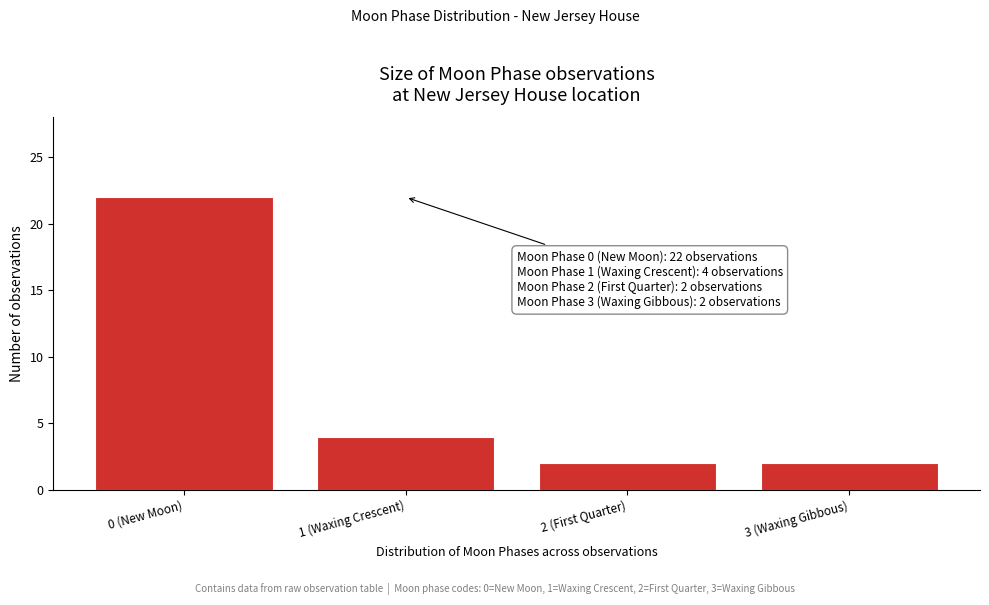

Reading right to left, transcribe all the data shown in this chart.

3 (Waxing Gibbous)=2	2 (First Quarter)=2	1 (Waxing Crescent)=4	0 (New Moon)=22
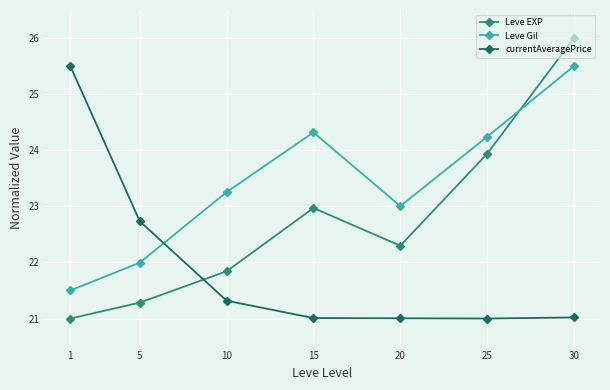

In Leve Gil, how many points are higher than both neighbors (excluding endpoints)?

1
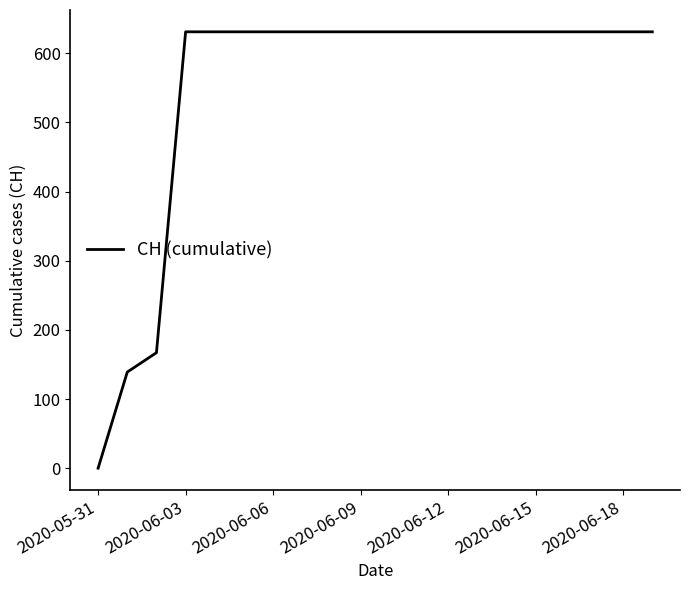

Is this an area chart (filled region under the line)?

No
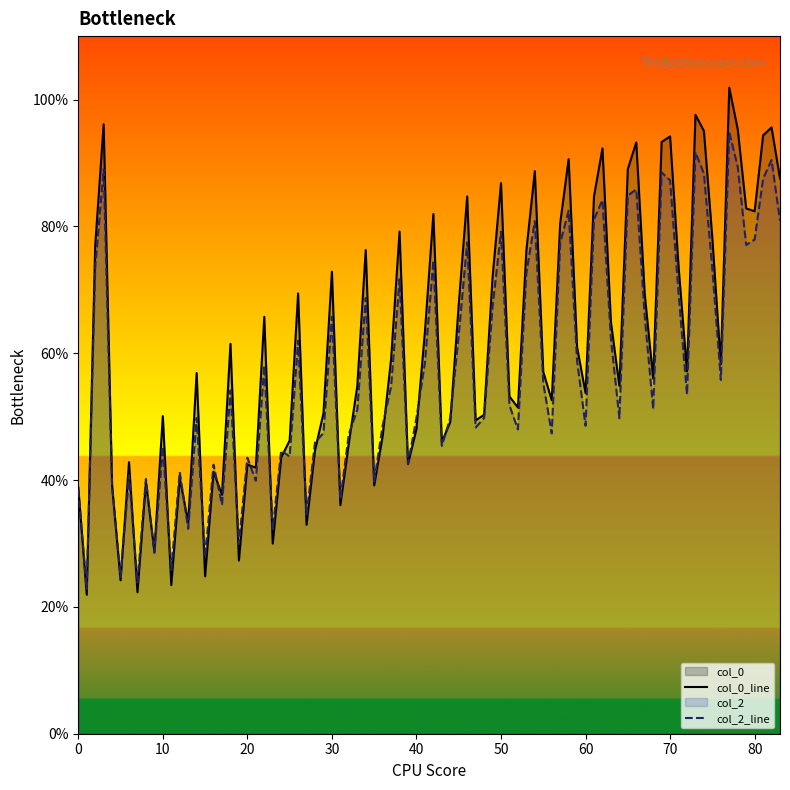

Which series has the largest range (max minus min)?

col_0_line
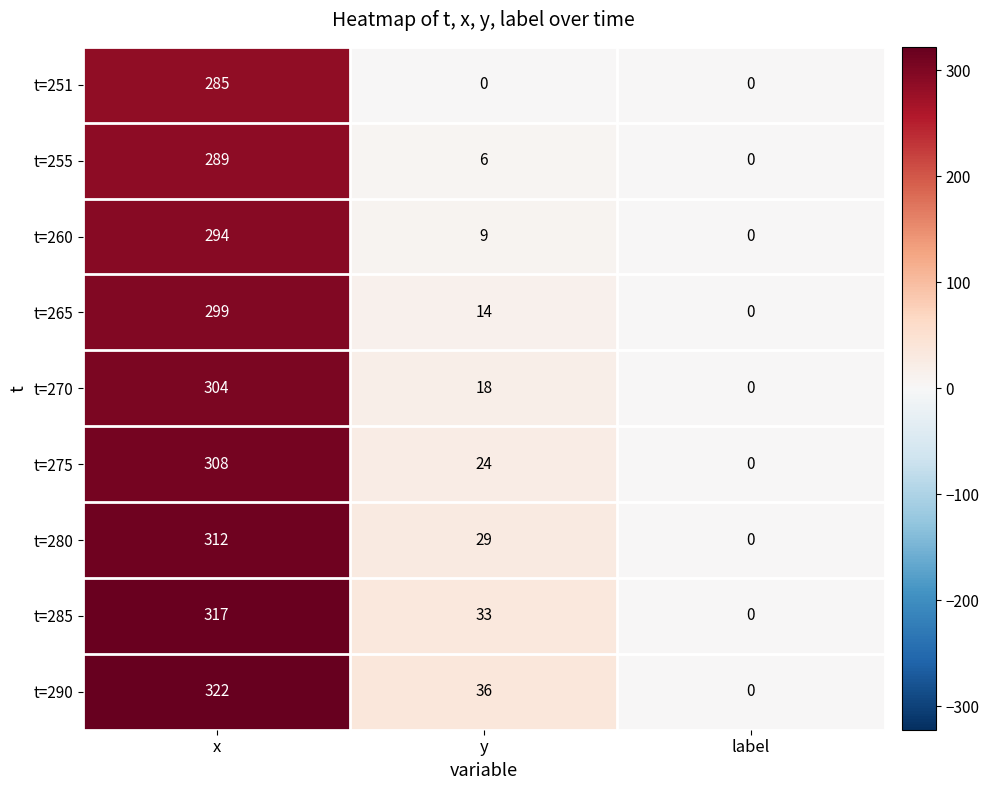

Is the value of t=290 at x greater than the value of t=255 at label?

Yes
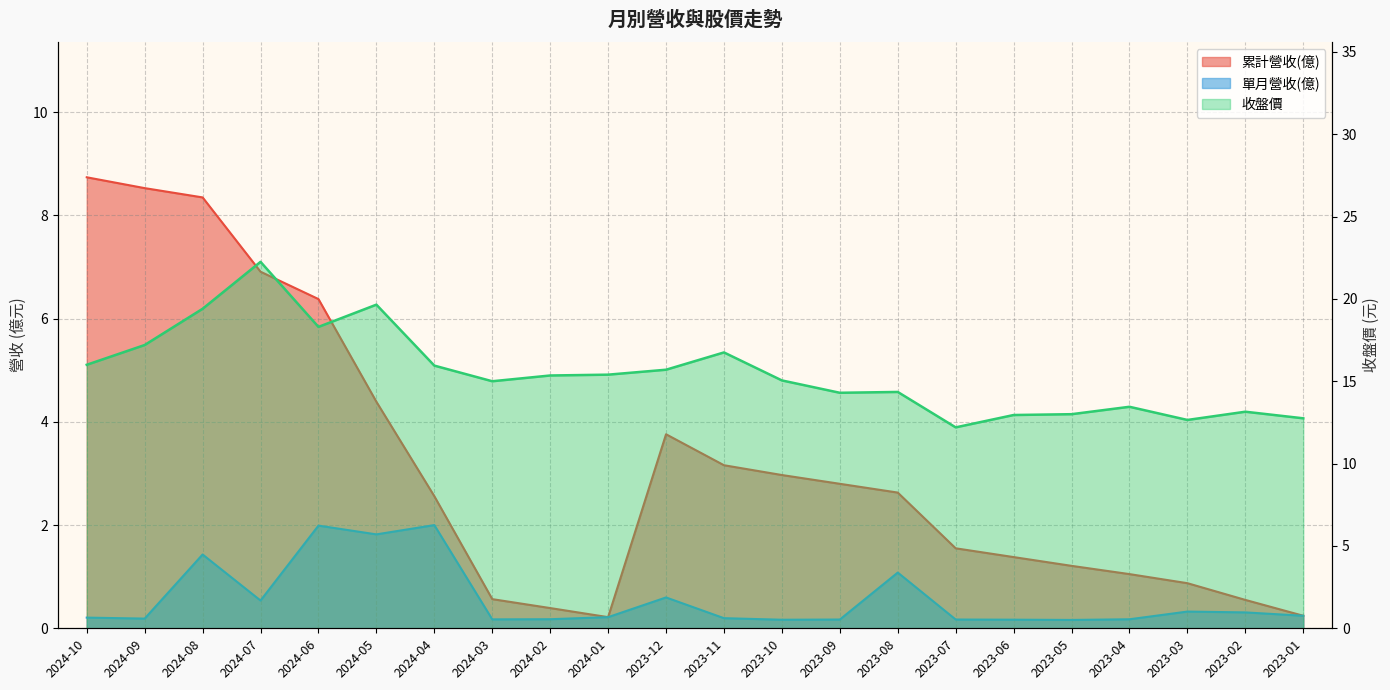

Rank the series by their maximum value, from highest to lowest.

收盤價, 累計營收(億), 單月營收(億)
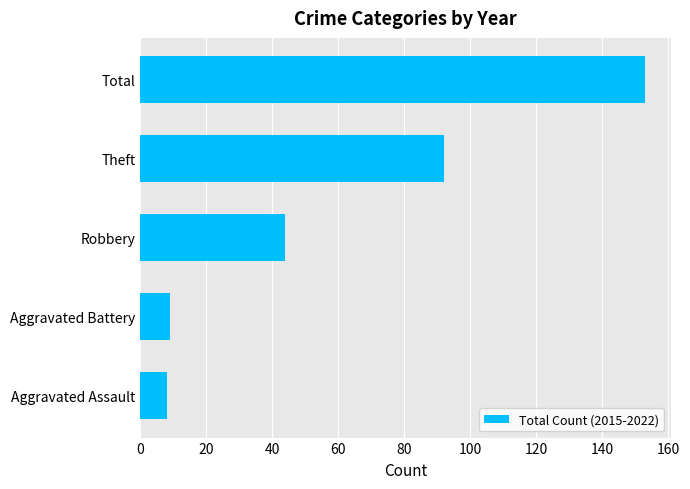

What is the greatest value displayed?

153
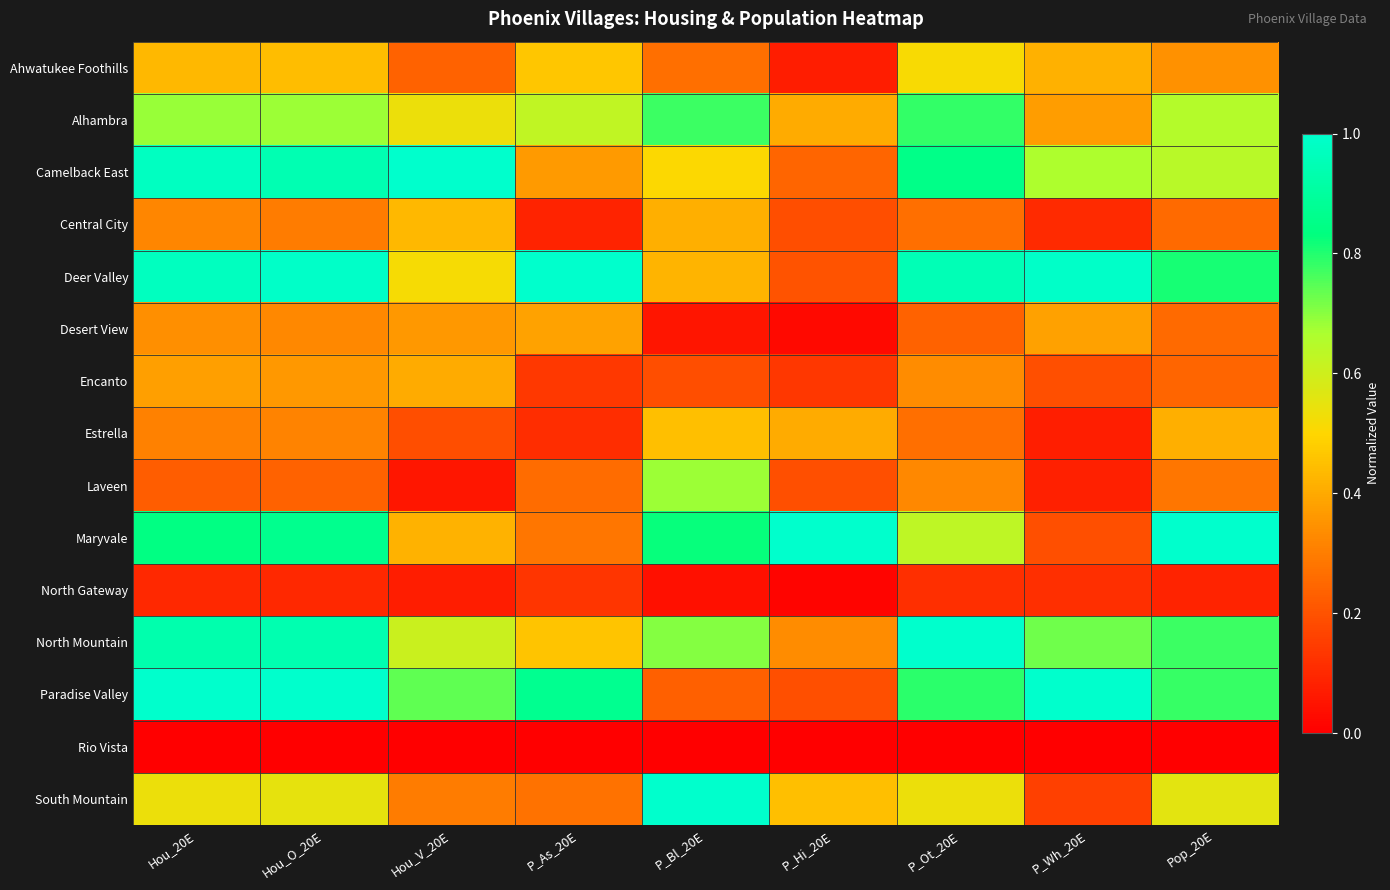

Which series has the largest range (max minus min)?

South Mountain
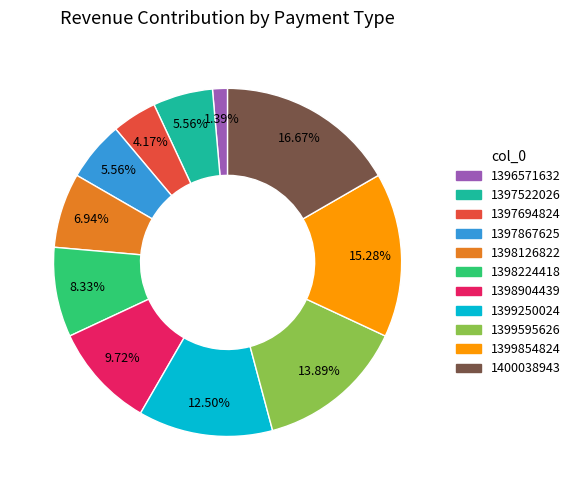

How many slices are in this pie chart?

11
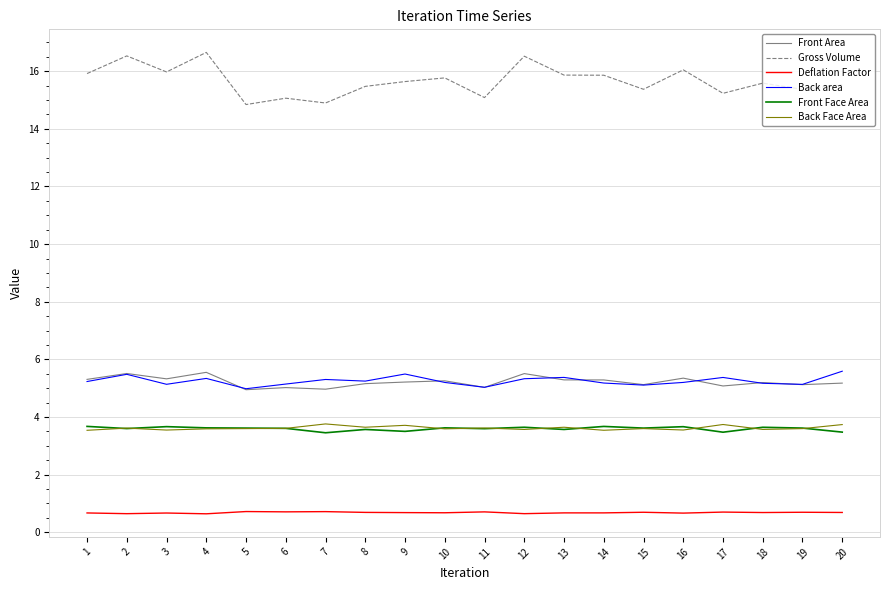

Is it true that Front Area equals 5.0 at 7?

True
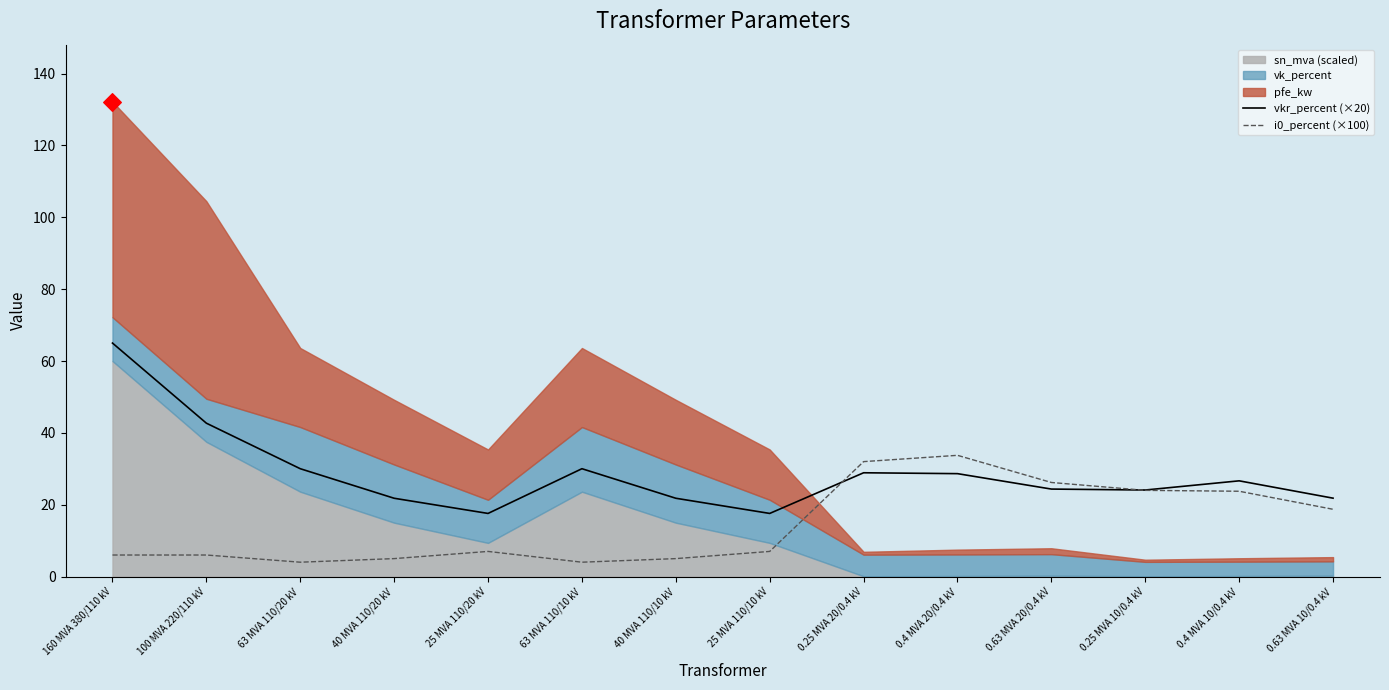

Is the value of i0_percent (×100) at 40 MVA 110/20 kV greater than the value of vkr_percent (×20) at 63 MVA 110/10 kV?

No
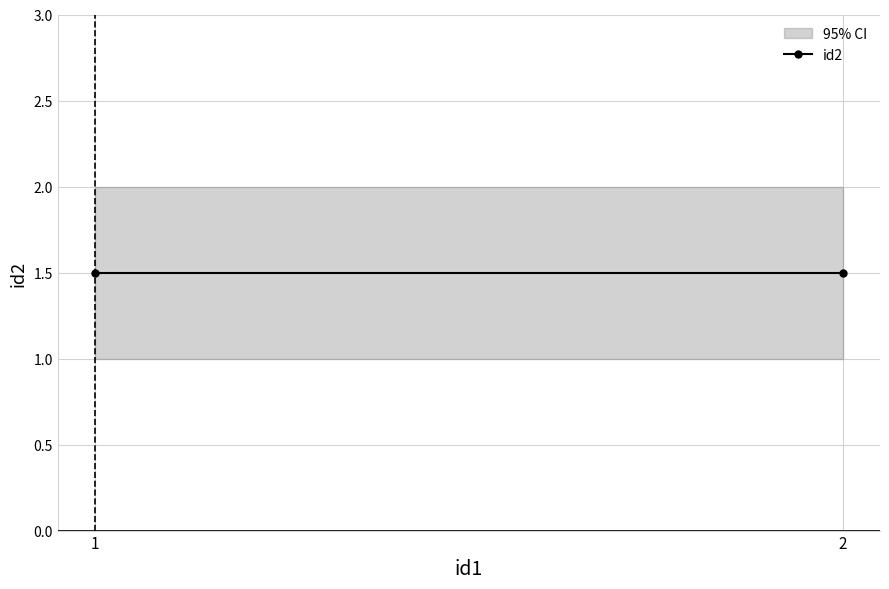

Reading left to right, list all the values displayed in this chart.

1	2	1	2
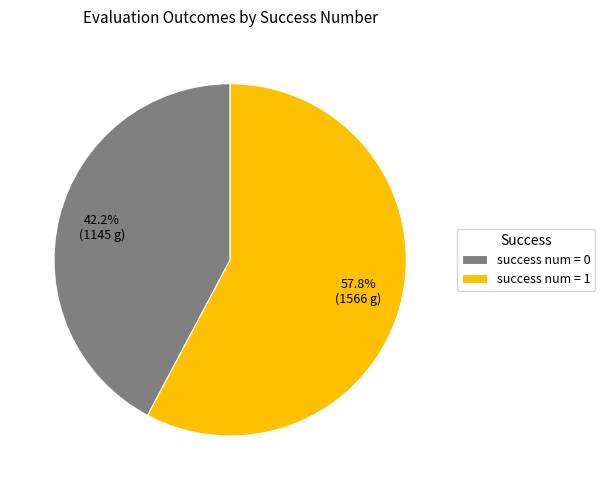

Does any single category account for the majority?

Yes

------------------------------------------------

▸ **What you have to do**
Arrange the records as a numbered list, starting with the line that contains "Reading left to" and going on through the end of the records, with blank lines and pictures left out.

▸ **Response for this exercise**
1. Reading left to right, list all the values displayed in this chart.
2. 1	2	1	2
3. Does any single category account for the majority?
4. Yes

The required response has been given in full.